While the building was originally started off by the late Harry Seidler it was finished by Rene Rivkin’s developer father Walter and, according to Seidler's widow Penelope Seidler, "bears absolutely no relation'' to his original concept.

In an article published by News Corp back in July 2012, she said she didn't want the Seidler name associated with the building in any way.

"We don't want to be labelled as the architects of this building either as it exists or the projected plans,'' she said.

Before and After: Glenview Court as it is now and what it will look like once the Tobias Partners design is realised.

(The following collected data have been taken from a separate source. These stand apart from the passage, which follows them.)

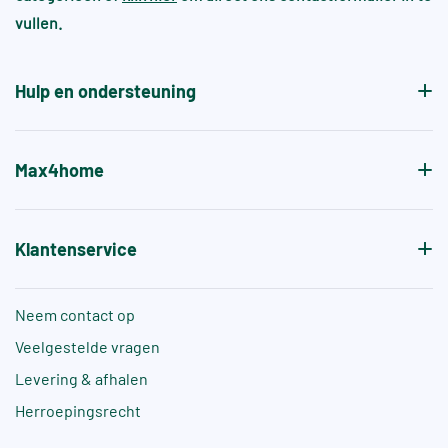
vullen.
aanvullende normen, zoals +A of +B, die specifiek
de antislipwaarde bij blootvoets gebruik aangeven.
Hulp en ondersteuning
Max4home
Klantenservice
Neem contact op
Veelgestelde vragen
Levering & afhalen
Herroepingsrecht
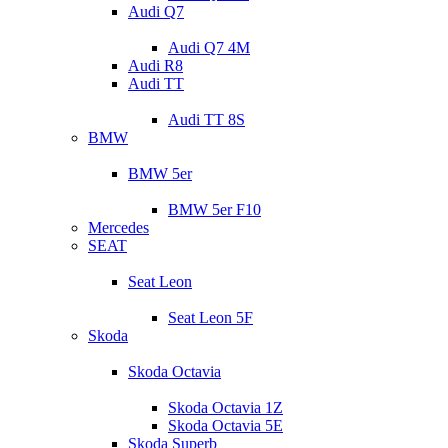
Audi Q7
Audi Q7 4M
Audi R8
Audi TT
Audi TT 8S
BMW
BMW 5er
BMW 5er F10
Mercedes
SEAT
Seat Leon
Seat Leon 5F
Skoda
Skoda Octavia
Skoda Octavia 1Z
Skoda Octavia 5E
Skoda Superb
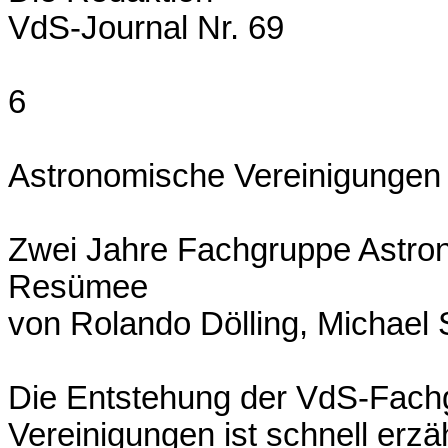
VdS-Journal Nr. 69
6
Astronomische Vereinigungen
Zwei Jahre Fachgruppe Astron
Resümee
von Rolando Dölling, Michael
Die Entstehung der VdS-Fach
Vereinigungen ist schnell erzäh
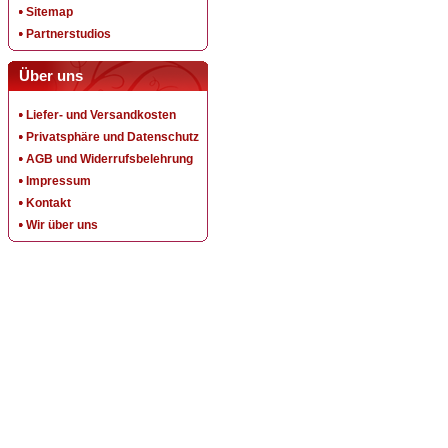
Sitemap
Partnerstudios
Über uns
Liefer- und Versandkosten
Privatsphäre und Datenschutz
AGB und Widerrufsbelehrung
Impressum
Kontakt
Wir über uns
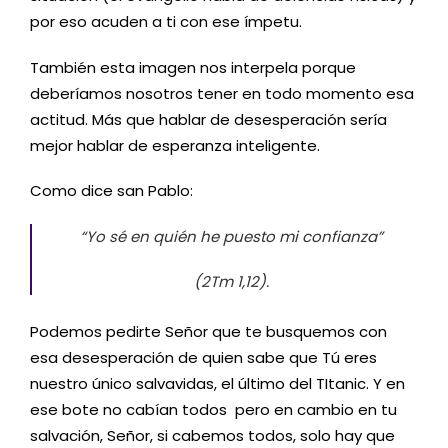
por eso acuden a ti con ese ímpetu.
También esta imagen nos interpela porque
deberíamos nosotros tener en todo momento esa
actitud. Más que hablar de desesperación sería
mejor hablar de esperanza inteligente.
Como dice san Pablo:
“Yo sé en quién he puesto mi confianza”
(2Tm 1,12).
Podemos pedirte Señor que te busquemos con
esa desesperación de quien sabe que Tú eres
nuestro único salvavidas, el último del TItanic. Y en
ese bote no cabían todos pero en cambio en tu
salvación, Señor, si cabemos todos, solo hay que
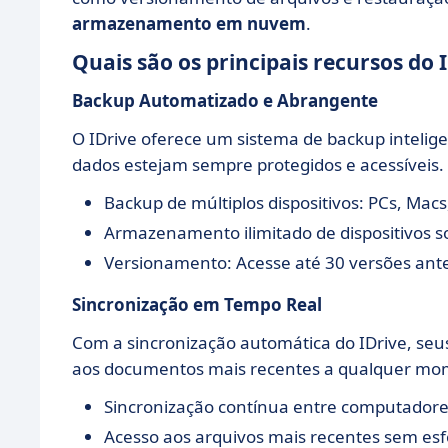
armazenamento em nuvem
.
Quais são os principais recursos do 
Backup Automatizado e Abrangente
O IDrive oferece um sistema de backup intelige
dados estejam sempre protegidos e acessíveis.
Backup de múltiplos dispositivos: PCs, Macs
Armazenamento ilimitado de dispositivos s
Versionamento: Acesse até 30 versões ante
Sincronização em Tempo Real
Com a sincronização automática do IDrive, seu
aos documentos mais recentes a qualquer mom
Sincronização contínua entre computadores
Acesso aos arquivos mais recentes sem esfo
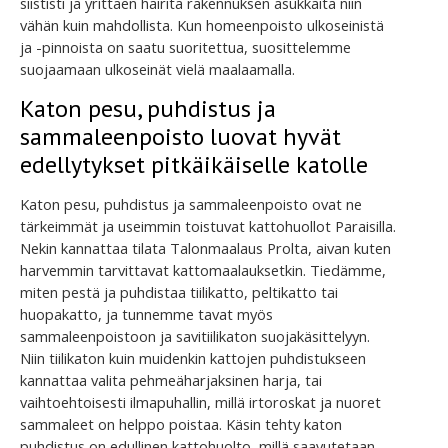
siististi ja yrittäen häiritä rakennuksen asukkaita niin
vähän kuin mahdollista. Kun homeenpoisto ulkoseinistä
ja -pinnoista on saatu suoritettua, suosittelemme
suojaamaan ulkoseinät vielä maalaamalla.
Katon pesu, puhdistus ja
sammaleenpoisto luovat hyvät
edellytykset pitkäikäiselle katolle
Katon pesu, puhdistus ja sammaleenpoisto ovat ne
tärkeimmät ja useimmin toistuvat kattohuollot Paraisilla.
Nekin kannattaa tilata Talonmaalaus Prolta, aivan kuten
harvemmin tarvittavat kattomaalauksetkin. Tiedämme,
miten pestä ja puhdistaa tiilikatto, peltikatto tai
huopakatto, ja tunnemme tavat myös
sammaleenpoistoon ja savitiilikaton suojakäsittelyyn.
Niin tiilikaton kuin muidenkin kattojen puhdistukseen
kannattaa valita pehmeäharjaksinen harja, tai
vaihtoehtoisesti ilmapuhallin, millä irtoroskat ja nuoret
sammaleet on helppo poistaa. Käsin tehty katon
puhdistus on edullinen kattohuolto, millä saavutetaan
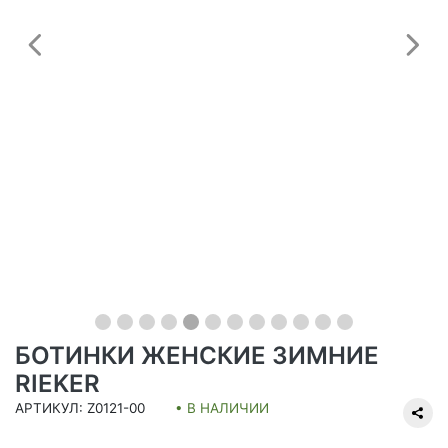
Предыдущий
С
БОТИНКИ ЖЕНСКИЕ ЗИМНИЕ
RIEKER
АРТИКУЛ: Z0121-00
• В НАЛИЧИИ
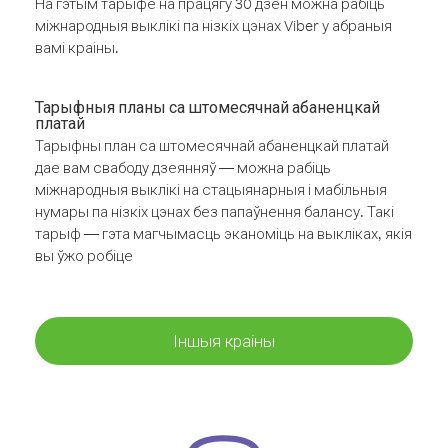
На гэтым тарыфе на працягу 30 дзён можна рабіць
міжнародныя выклікі па нізкіх цэнах Viber у абраныя
вамі краіны.
Тарыфныя планы са штомесячнай абаненцкай
платай
Тарыфны план са штомесячнай абаненцкай платай
дае вам свабоду дзеянняў — можна рабіць
міжнародныя выклікі на стацыянарныя і мабільныя
нумары па нізкіх цэнах без папаўнення балансу. Такі
тарыф — гэта магчымасць эканоміць на выкліках, якія
вы ўжо робіце
Іншыя краіны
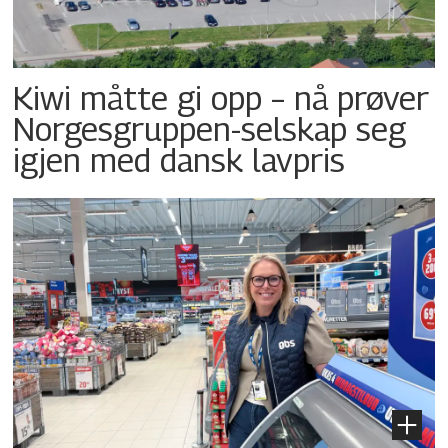
Kiwi måtte gi opp – nå prøver
Norgesgruppen-selskap seg
igjen med dansk lavpris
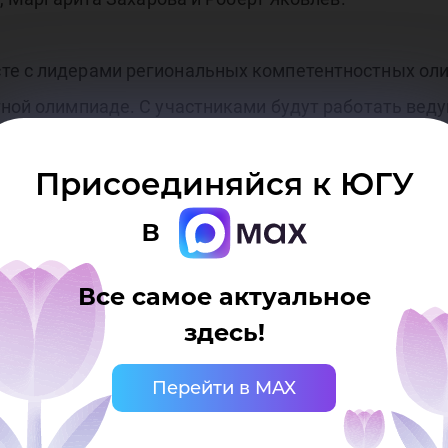
те с лидерами региональных компетентностных оли
тной олимпиаде. С участниками будут работать вед
импиада будет проходить на берегу Волги, где по
Присоединяйся к ЮГУ
ость! Победители, которым на период проведения
на присуждение премии для поддержки талантливой
в
 «Образование».
Все самое актуальное
мпетентностной олимпиады
здесь!
Перейти в MAX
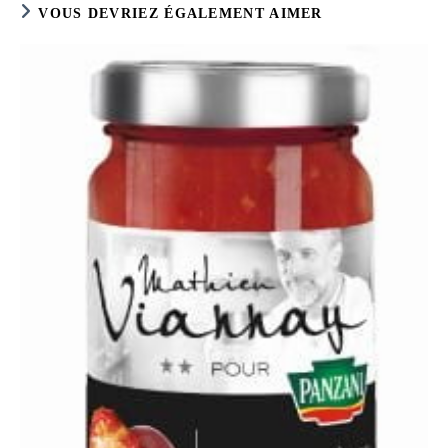
VOUS DEVRIEZ ÉGALEMENT AIMER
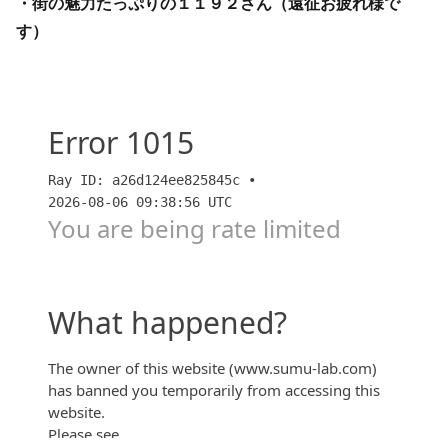
・街の魅力たっぷりの１１９２さん（遠征お疲れ様で
す）
大阪カジノIR認定!! 29年開業目指す! 京都-大阪・夢洲
(ゆめしま)をつなぐ最重要なエリアになりえるのか、
大注目の京阪「中之島」駅へ、そして『シエリアタワ
ー中之島』現地【kyoto1192】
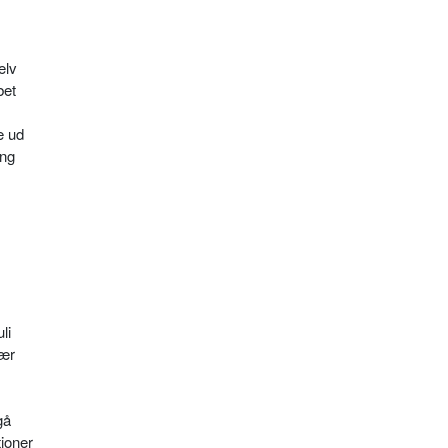
elv
bet
e ud
eng
li
nær
gå
ioner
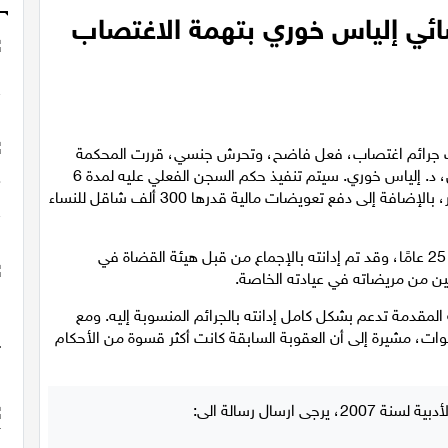
النسائي إلياس خوري بتهمة الاغتصاب
كاب جرائم اغتصاب، فعل فاضح، وتحرش جنسي، قررت المحكمة
العليا رفض استئناف الطبيب النسائي الشهير من الشمال، د. إلياس خوري. سيتم تنفيذ حكم السجن الفعلي عليه لمدة 6
سنوات، وسيبدأ قضاء العقوبة في منتصف شهر سبتمبر، بالإضافة إلى دفع تعويضات مالية قدرها 300 ألف شاقل للنساء
وكان د. خوري يشغل منصب نائب مدير قسم طبي لمدة 25 عامًا، وقد تم إدانته بالإجماع من قبل هيئة القضاة في
تين من مريضاته في عيادته الخاصة.
لمقدمة تدعم بشكل كامل إدانته بالجرائم المنسوبة إليه. ومع
ففت المحكمة العليا حكم السجن من 7 إلى 6 سنوات، مشيرة إلى أن العقوبة السابقة كانت أكثر قسوة من الأحكام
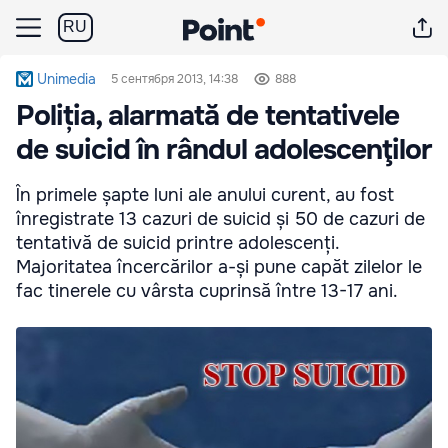
RU
Unimedia
5 сентября 2013, 14:38
888
Poliția, alarmată de tentativele
de suicid în rândul adolescenţilor
În primele șapte luni ale anului curent, au fost
înregistrate 13 cazuri de suicid și 50 de cazuri de
tentativă de suicid printre adolescenți.
Majoritatea încercărilor a-și pune capăt zilelor le
fac tinerele cu vârsta cuprinsă între 13-17 ani.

Image: Domain

Rivkin's building hit a major roadblock five years ago when it was served with numerous fire orders, and was discovered to be riddled with concrete cancer.

Faced with a bill of over $10 million dollars to complete all the necessary works, with a special levy of around $100,000 each, the owners decided to fund the redevelopment project by building penthouses atop the block and selling them off.

For the redevelopment, award-winning architect Nick Tobias proposed to put a new facade with balconies onto the oceanside aspect of the apartments, add private gardens to the back and install two new lifts, using Seidler’s original drawings as inspiration. The plan also included creating two levels of car parking by digging down into the yellow Sydney sandstone beneath and landscaping the whole area in partnership with Aspect Studios.

The project will be financed by adding an extra level on top of the building, creating two penthouses with views over the ocean, and selling them for $10 million each. Image: Tobias Partners

While the Development Application was approved by the NSW Joint Regional Planning Panel and eventually by Waverley Council, objections from a few residents blocked the project for the next four years. Recently, 80 per cent of the residents voted for the milestone project to go ahead.

The principal of Block Strata Lawyers Michael Teys who has been advising the building’s executive committee, explained that the redevelopment proposal was considered as an important case study by the NSW government, when setting the 75 per cent threshold on new redevelopment proposals for aging strata buildings for the strata law changes due to come in later this year.